**Data to examine:**
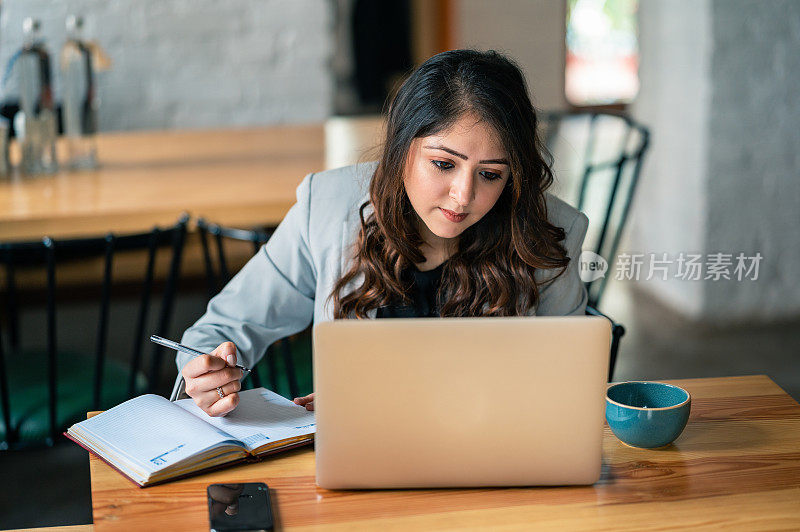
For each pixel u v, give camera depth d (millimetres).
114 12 3436
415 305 1429
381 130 1454
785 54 3336
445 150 1203
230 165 2766
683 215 3607
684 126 3557
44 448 1913
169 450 1149
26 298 2854
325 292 1447
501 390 1056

**Exercise objective:** Without including any picture, reproduce the material above word for word.

**Your response:**
For each pixel u v, give camera depth d (millimetres).
114 12 3436
415 305 1429
381 130 1454
785 54 3336
445 150 1203
230 165 2766
683 215 3607
684 126 3557
44 448 1913
169 450 1149
26 298 2854
325 292 1447
501 390 1056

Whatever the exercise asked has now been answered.